The Origin of 'Novel' and its Kinds - I

Samuel Richardson's Pamela and Laurence Sterne's Tristram Shandy; Jane Austen's Emma and Virginia Woolf's Orlando; Charles Dickens' Pickwick Papers and Henry James' The Wings of the Dove; Leo Tolstoy's War and Peace and Franz Kafka's The Trial; Ernest Hemingway's The Sun Also Rises and James Joyce's Finnegans Wake; Doris Lessing's The Golden Notebook and Vladimir Nabokov's Lolita  are some examples for novels.

"The novel is  an extended narrative. The novel is distinguished from the short story and from the work of middle length called the novelette; its magnitude permits a greater variety of characters, greater complication of plot (or plots), ampler development of milieu, and more sustained exploration of character and motives than do the shorter, more concentrated modes."

 As a narrative written in prose, the novel is distinguished from the long narratives in verse by Chaucer and Milton. The English name for the form, is derived from the Italian novella (literally, "a little new thing"), which was a ‘short tale’ in prose. Long narrative romances in prose were written by Greek writers as early as the second and third centuries A.D. d Sir Philip Sidney's Arcadia was Elizabethan continuation of the pastoral romance of the ancient Greeks.

Picaresque Narrative is the predecessor of the later form of novel. It appeared in Spain in the sixteenth century.  "Picaro" is Spanish word for "rogue' and a typical story concerns the escapades of an indifferent rascal who lives by his wits. Picaresque fiction is realistic in manner, episodic in structure and often satiric in aim. The first, and very lively English example was Thomas Nashe's The Unfortunate Traveller (1594). We recognize the survival of the picaresque type in many later novels such as Mark Twain's The Adventures of Tom Sawyer (1876), Thomas Mann's Felix Krull (1954), and Saul Bellow's The Adventures of Augie March (1953). Cervantes' great quasi-picaresque narrative Don Quixote (1605) was the single most important progenitor of the modern novel.

In 1719 Daniel Defoe wrote Robinson Crusoe and in 1722, Moll Flanders.
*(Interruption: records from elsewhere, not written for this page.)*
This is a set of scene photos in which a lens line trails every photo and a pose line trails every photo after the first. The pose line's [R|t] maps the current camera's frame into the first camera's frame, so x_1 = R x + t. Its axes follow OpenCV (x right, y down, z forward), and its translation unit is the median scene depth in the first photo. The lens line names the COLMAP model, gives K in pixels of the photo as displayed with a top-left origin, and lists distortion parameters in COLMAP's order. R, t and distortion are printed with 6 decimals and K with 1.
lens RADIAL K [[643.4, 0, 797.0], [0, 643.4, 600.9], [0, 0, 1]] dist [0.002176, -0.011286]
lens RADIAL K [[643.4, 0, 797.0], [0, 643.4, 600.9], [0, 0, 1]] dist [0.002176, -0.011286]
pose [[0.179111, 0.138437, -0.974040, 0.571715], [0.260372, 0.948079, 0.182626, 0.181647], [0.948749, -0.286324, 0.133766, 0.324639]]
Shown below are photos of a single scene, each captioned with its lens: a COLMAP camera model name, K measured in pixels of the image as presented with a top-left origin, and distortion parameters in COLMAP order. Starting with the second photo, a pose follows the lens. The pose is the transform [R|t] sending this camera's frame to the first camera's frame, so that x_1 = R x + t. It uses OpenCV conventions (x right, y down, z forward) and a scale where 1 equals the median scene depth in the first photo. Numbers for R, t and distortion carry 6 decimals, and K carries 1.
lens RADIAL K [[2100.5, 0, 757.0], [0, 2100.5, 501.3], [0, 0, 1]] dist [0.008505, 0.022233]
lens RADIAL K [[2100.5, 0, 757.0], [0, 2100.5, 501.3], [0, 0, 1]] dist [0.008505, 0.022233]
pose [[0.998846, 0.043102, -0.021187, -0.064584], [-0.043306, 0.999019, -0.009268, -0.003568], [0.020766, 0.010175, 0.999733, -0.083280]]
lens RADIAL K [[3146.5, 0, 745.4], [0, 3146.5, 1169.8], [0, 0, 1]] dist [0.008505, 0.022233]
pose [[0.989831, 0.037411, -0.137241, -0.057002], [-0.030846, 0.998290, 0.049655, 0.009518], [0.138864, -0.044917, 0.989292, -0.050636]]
Both of these are still picaresque in type, in the sense that their structure is episodic rather than in the organized form of a plot; while Moll is herself a colorful female version of the old picaro.  Defoe is often credited with writing the first novel of incident. The credit for having written the first English novel of character, or "psychological novel," is almost unanimously given to Samuel Richardson for his Pamela; or, Virtue Rewarded.

Pamela is an epistolary novel; that is, the narrative is conveyed entirely by an exchange of letters. Later novelists have preferred alternative devices for limiting the narrative point of view to one or another single character, but the epistolary technique is still occasionally revived.